The target network θ' is updated every few thousand steps, providing stable targets.

---
# Section 5: Epsilon-Greedy Strategy

Balancing exploration vs exploitation is crucial for learning.

In [None]:
class EpsilonGreedyStrategy:
    """Implements epsilon-greedy exploration strategy."""
    
    def __init__(self, epsilon_start: float = 1.0, epsilon_end: float = 0.01, 
                 epsilon_decay: float = 0.995):
        """
        Initialize epsilon-greedy strategy.
        
        Args:
            epsilon_start: Initial exploration rate
            epsilon_end: Final exploration rate
            epsilon_decay: Decay factor per episode
        """
        self.epsilon_start = epsilon_start
        self.epsilon_end = epsilon_end
        self.epsilon_decay = epsilon_decay
        self.epsilon = epsilon_start
        self.episode = 0
        
    def get_action(self, q_values: torch.Tensor) -> int:
        """
        Select action using epsilon-greedy policy.
        
        Args:
            q_values: Q-values for all actions
            
        Returns:
            Selected action index
        """
        if np.random.random() < self.epsilon:
            # Explore: random action
            return np.random.randint(len(q_values))
        else:
            # Exploit: best action
            return q_values.argmax().item()
            
    def update_epsilon(self):
        """Update epsilon for next episode."""
        self.epsilon = max(
            self.epsilon_end,
            self.epsilon * self.epsilon_decay
        )
        self.episode += 1
        
    def get_epsilon_schedule(self, num_episodes: int) -> List[float]:
        """Get epsilon values for given number of episodes."""
        epsilons = []
        epsilon = self.epsilon_start
        
        for _ in range(num_episodes):
            epsilons.append(epsilon)
            epsilon = max(self.epsilon_end, epsilon * self.epsilon_decay)
            
        return epsilons

# Demonstrate epsilon-greedy strategy
print("🎲 Epsilon-Greedy Strategy Demo")
print("=" * 40)

strategy = EpsilonGreedyStrategy(
    epsilon_start=1.0,
    epsilon_end=0.01,
    epsilon_decay=0.995
)

# Get epsilon schedule
num_episodes = 500
epsilon_schedule = strategy.get_epsilon_schedule(num_episodes)

EXERCISE INSTRUCTIONS -
**1.** According to the epsilon-greedy excerpt, how often is the target network θ' updated?
**2.** Go on with the epsilon-greedy excerpt, starting right after its last line.

(Collected data)
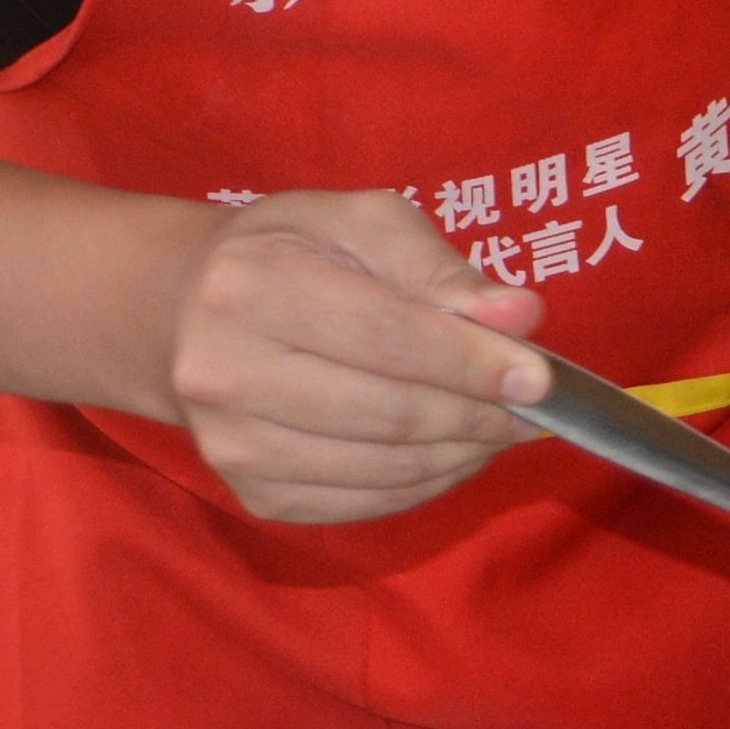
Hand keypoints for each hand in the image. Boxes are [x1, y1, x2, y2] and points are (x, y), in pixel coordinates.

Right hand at [146, 190, 549, 523]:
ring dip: (464, 453)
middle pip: (390, 413)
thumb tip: (519, 318)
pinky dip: (428, 483)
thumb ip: (439, 267)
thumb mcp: (360, 223)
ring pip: (384, 468)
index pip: (388, 337)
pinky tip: (454, 451)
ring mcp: (235, 447)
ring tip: (501, 425)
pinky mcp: (256, 496)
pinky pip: (366, 504)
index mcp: (252, 287)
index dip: (472, 362)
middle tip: (534, 406)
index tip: (540, 375)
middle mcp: (226, 373)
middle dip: (479, 414)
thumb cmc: (293, 255)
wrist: (189, 314)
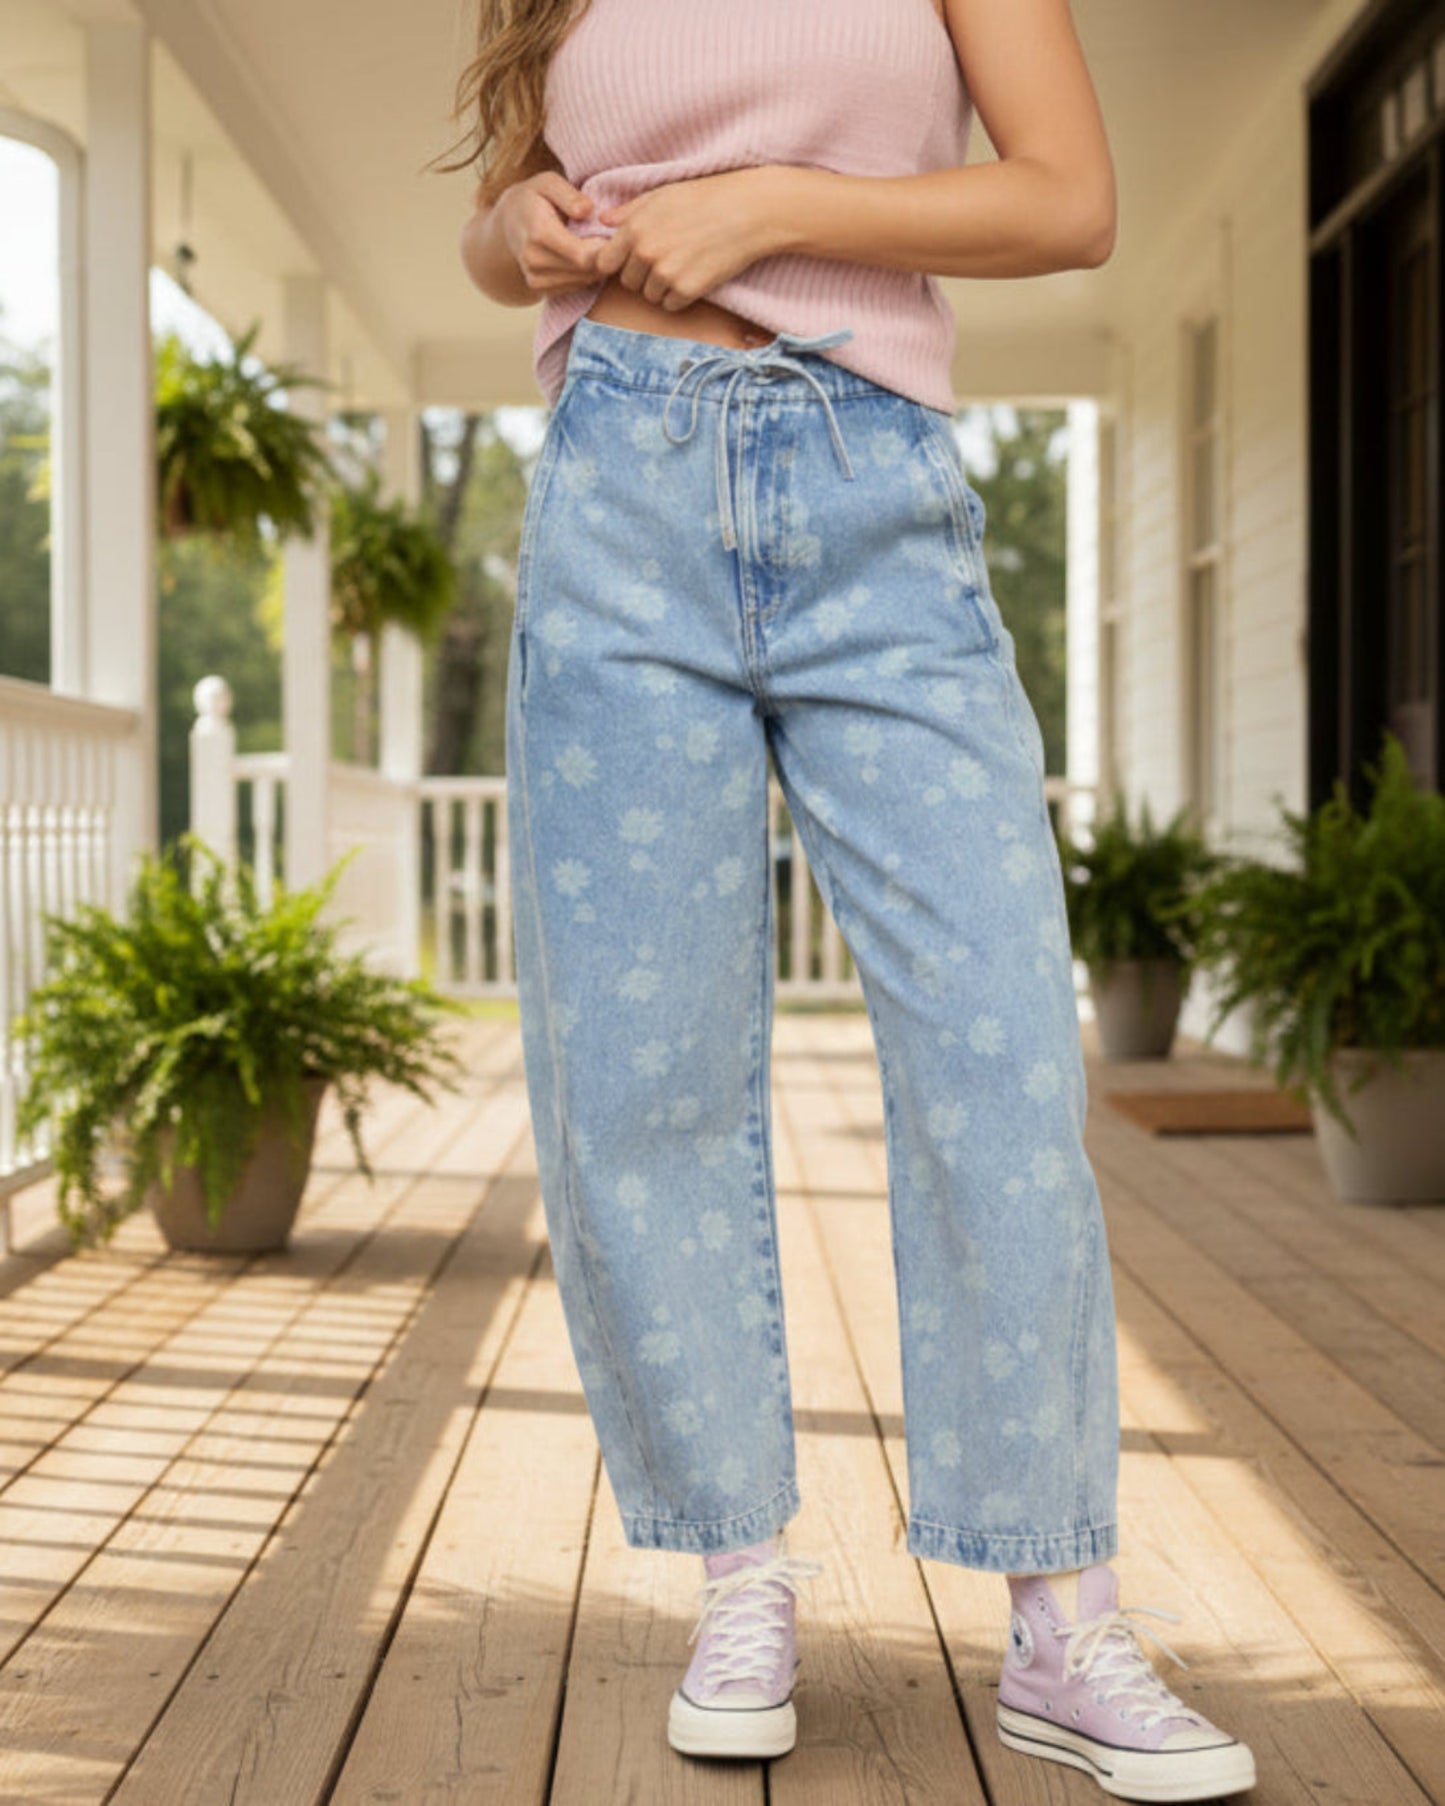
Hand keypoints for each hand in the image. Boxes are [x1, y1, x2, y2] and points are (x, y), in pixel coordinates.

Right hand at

SET OF ANSWERS -
**1.** Every few thousand steps.

**2.**
# Show key points
print("Epsilon Decay Schedule:")
print("-" * 22)
milestones = [0, 50, 100, 200, 300, 400, 499]
for ep in milestones:
    print(f"Episode {ep:3d}: ε = {epsilon_schedule[ep]:.4f}")
    
# Simulate action selection
print(f"\n🎯 Action Selection Simulation (Episode 0, ε = {epsilon_schedule[0]:.3f}):")
dummy_q_values = torch.tensor([0.1, 0.8, 0.3])  # [steering, gas, brake]

actions = []
for _ in range(100):
    action = strategy.get_action(dummy_q_values)
    actions.append(action)
    
action_counts = np.bincount(actions, minlength=3)
action_names = ['Steering', 'Gas', 'Brake']

print("Action distribution (100 selections):")
for i, (name, count) in enumerate(zip(action_names, action_counts)):
    percentage = count / 100 * 100
    q_val = dummy_q_values[i].item()
    print(f"  {name:8}: {count:2d}/100 ({percentage:4.1f}%) [Q={q_val:.1f}]")
    
print(f"\n💡 Gas has highest Q-value ({dummy_q_values[1]:.1f}) but random")
print("💡 exploration still selects other actions frequently.")

print("\n✅ Exploration vs Exploitation Trade-off:")
print("• High ε: More exploration, discovers new strategies")
print("• Low ε:  More exploitation, uses learned knowledge")
print("• Decay:  Gradually shift from exploration to exploitation")

In [None]:
# Visualize epsilon decay schedule
fig, (ax1, ax2) = plt.subplots(1, 2, figsize=(15, 6))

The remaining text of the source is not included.